Enterprise Mobility: Downloads, Usage, and ROI | Sherpas in Blue Shirts

As part of Everest Group’s digital services research, we discuss digital transformation initiatives with multiple enterprises. Of course, mobility is one of the cornerstones of such conversations. In a recent discussion with a retail company, I was told how they transformed their store operations by providing mobile-driven BI solutions to their managers.

Although the business case was strong and the results were highly evident, when pushed for the measurement of success, I received an intriguing reply that was in line with data captured in our earlier published research on moving beyond feel good ROI (Return on Investment). The enterprise said that more than 80% of its store managers and employees had downloaded and accessed the mobile app and that this was a great success.

Such discussions are not uncommon. Enterprise shops running mobile initiatives are typically benchmarking their success based on how many users install the app or how many actually use it rather than the business impact. Let’s be clear on three things:

  • App downloads do not mean app usage: This is something that should not even be discussed. But still, app downloads have become a metric for the IT teams developing mobility solutions. This implies that they are either fooling themselves or the business users about mobility. Anyone can download an app, but it does not imply usage. However, from a project team’s perspective, this metric is easy to capture and used to impress other stakeholders.
  • App usage does not mean ROI: Moreover, even if the app is being used, does that mean it has achieved its objective? How is the ROI defined? A lot of enterprises define ROI based on the usage metrics, and a “good” number is considered to be the final objective in itself. It’s like running a 100 meter sprint with a KPI that 15 seconds is great, without realizing others might be finishing in under 10 seconds. Again, this is an easy metric that can be shown to the business and make them believe that mobile initiatives are gaining traction.
  • ROI does not mean business impact: An ROI calculated on usage metrics, though meaningful, still does not track the business impact. What is the eventual business impact of the app? How are you going to track that? Metrics like these are what enterprises should be concerned about.

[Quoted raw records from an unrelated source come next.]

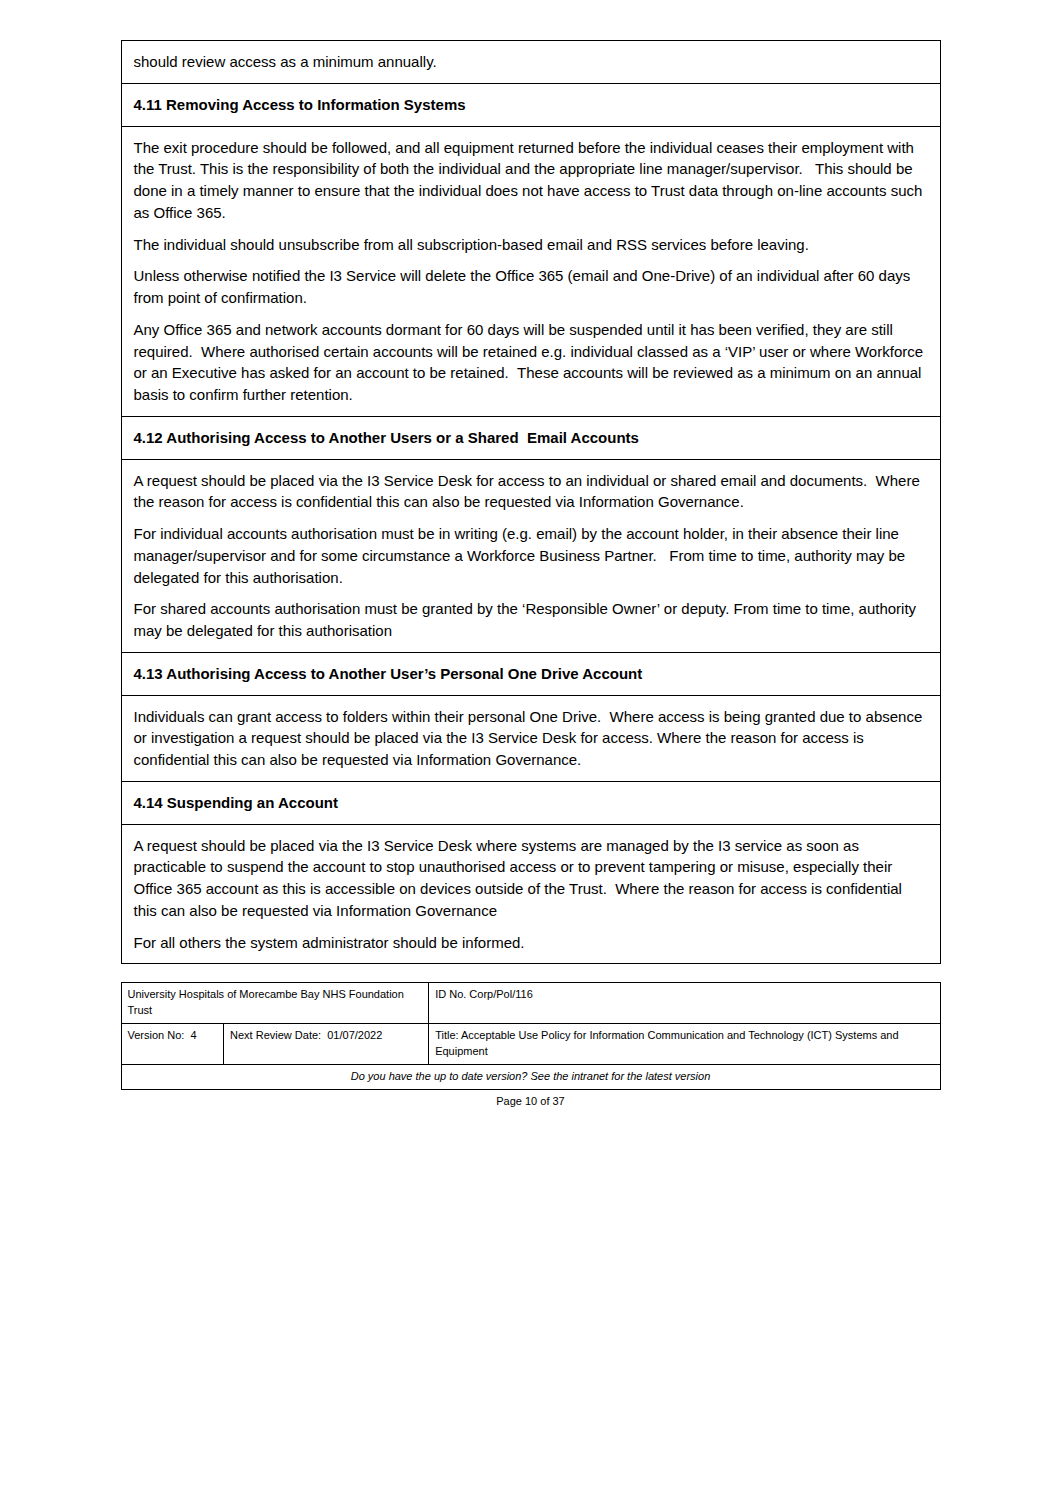should review access as a minimum annually.
4.11 Removing Access to Information Systems
The exit procedure should be followed, and all equipment returned before the individual ceases their employment with the Trust. This is the responsibility of both the individual and the appropriate line manager/supervisor. This should be done in a timely manner to ensure that the individual does not have access to Trust data through on-line accounts such as Office 365.
The individual should unsubscribe from all subscription-based email and RSS services before leaving.
Unless otherwise notified the I3 Service will delete the Office 365 (email and One-Drive) of an individual after 60 days from point of confirmation.
Any Office 365 and network accounts dormant for 60 days will be suspended until it has been verified, they are still required. Where authorised certain accounts will be retained e.g. individual classed as a ‘VIP’ user or where Workforce or an Executive has asked for an account to be retained. These accounts will be reviewed as a minimum on an annual basis to confirm further retention.
4.12 Authorising Access to Another Users or a Shared Email Accounts
A request should be placed via the I3 Service Desk for access to an individual or shared email and documents. Where the reason for access is confidential this can also be requested via Information Governance.
For individual accounts authorisation must be in writing (e.g. email) by the account holder, in their absence their line manager/supervisor and for some circumstance a Workforce Business Partner. From time to time, authority may be delegated for this authorisation.
For shared accounts authorisation must be granted by the ‘Responsible Owner’ or deputy. From time to time, authority may be delegated for this authorisation
4.13 Authorising Access to Another User’s Personal One Drive Account
Individuals can grant access to folders within their personal One Drive. Where access is being granted due to absence or investigation a request should be placed via the I3 Service Desk for access. Where the reason for access is confidential this can also be requested via Information Governance.
4.14 Suspending an Account
A request should be placed via the I3 Service Desk where systems are managed by the I3 service as soon as practicable to suspend the account to stop unauthorised access or to prevent tampering or misuse, especially their Office 365 account as this is accessible on devices outside of the Trust. Where the reason for access is confidential this can also be requested via Information Governance
For all others the system administrator should be informed.
| University Hospitals of Morecambe Bay NHS Foundation Trust | ID No. Corp/Pol/116 |
| Version No: 4 | Next Review Date: 01/07/2022 | Title: Acceptable Use Policy for Information Communication and Technology (ICT) Systems and Equipment |
Do you have the up to date version? See the intranet for the latest version
Page 10 of 37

Why do enterprises choose to do this?
The simple reason for tracking ROI based on usage or downloads and not business impact is that the latter is extremely difficult to measure and correlate. The fundamental attribution of business success to an app is difficult and, therefore, enterprises take the easy way out of collecting download and usage metrics. Business outcomes depend on a number of moving parts. An app can bring a horse to the pond but can’t make it drink water.

Is this scary?
Some would argue that if business impact is hard to measure, then enterprises should not use it to define ROI of digital initiatives such as, enterprise mobility. But isn’t it scary that enterprises are making such investments simply because of access to a cool new channel through which they can share information with their external or internal customers? Is the “hope” that enterprise mobility will eventually have a business impact a good enough reason to invest? This nicely ties to our earlier published research on digital investments.

The road ahead?
Are there other KPIs to measure the effectiveness of enterprise mobility initiatives? If yes, how do they link to the business impact? Enterprises need to think through three fundamental aspects:

  • Define the business impact: Is it improving the top line, enhancing customer experience, addressing customer churn, creating better personalization, targeted messaging, or driving operational efficiency? Enterprises may want to address a lot of the above and more through a single app. However, they need to spell it out in terms of the business impact the app needs to demonstrate.
  • IT-business partnership: The above challenges are not only the making of enterprise IT. In fact, enterprise IT is like the messenger. The bigger problem is from the business side. Line managers who are unable to grasp their business objectives and visualize the impact of enterprise mobility to drive these. For this, enterprise IT needs to partner with business stakeholders in creating a value journey map in terms of the expected ROI from each stage of mobility adoption. The final stage must be a tangible business impact.
  • Define failure: My market interactions suggest that 70-80% of apps do not meet their intended objectives. This could be a fault in objectives or the way they are being measured or in the way they are being worked towards. Therefore, enterprises need to have a better definition of failure before they reduce investments in specific enterprise mobility projects.

While there are only two things of importance in business, revenue and cost, there are multiple levers that drive these fundamental outcomes. Enterprise mobility can impact these levers as long as the right KPIs are defined. Impressive metrics around downloads or usage do not really serve a meaningful purpose. Enterprises are not digital start-ups whose valuation is driven by usage rather than real money. Therefore, if enterprises want to really extract value from their mobility initiatives, they have to develop measurable KPIs linked to business impact instead of easy-to-measure feel good factors.

How are you measuring your enterprise mobility initiatives?